Green Bond 'Greenium' To Persist Through Q3, Perhaps Indefinitely
Green bonds are showing larger spread compression during the book-building process.
Demand has outpaced supply for green bonds as 2021 marches on, leading to a so-called “greenium,” or green bond premium, compared to conventional debt.
The trend is likely to continue for the foreseeable future, Caroline Harrison, senior research analyst at the Climate Bonds Initiative, said in remarks at the CBI’s 2021 conference.
“The greenium is alive and well and has not yet evaporated,” Harrison said, per S&P Market Intelligence.
S&P Market Intelligence reports that companies globally issued more than $200 billion in green bonds in the first half of the year.
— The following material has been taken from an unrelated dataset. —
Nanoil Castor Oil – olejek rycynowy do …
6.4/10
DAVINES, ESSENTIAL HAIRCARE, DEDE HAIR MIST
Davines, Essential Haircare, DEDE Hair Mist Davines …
But since demand has outstripped supply, green bonds are driving higher prices than so-called “vanilla debt.”
Of the 75 green bonds CBI analyzed from the first half of 2021, 11 were priced inside their yield curves, while 15 were priced on their yield curve but without new issue premiums.
Green bonds are showing larger spread compression during the book-building process, S&P reported, while average oversubscription was 4.7x for green bonds and 2.5x for vanilla equivalents for US dollar denominated debt.
In her remarks to the CBI conference last week, Harrison said the greenium effect should continue into the third quarter.
“Until all the debt is sustainable, I do not envisage that we will find an equilibrium in this market,” she said.
An increasing number of REITs are dipping their toes into issuing green bonds, and proceeds from green bond offerings now account for 16.4% of all capital raised through U.S. REIT debt offerings so far this year, according to S&P. Last year, green bond offerings constituted 10.3% of total debt capital raises.
JP Morgan Securities is the leading underwriter of US REIT green bonds, a title it’s held since 2020. The issuance market is also being flooded with new entrants, including AvalonBay Communities Inc. in the apartment sector, Healthpeak Properties Inc. in healthcare and life science, and Realty Income Corp. in single-tenant retail and industrial.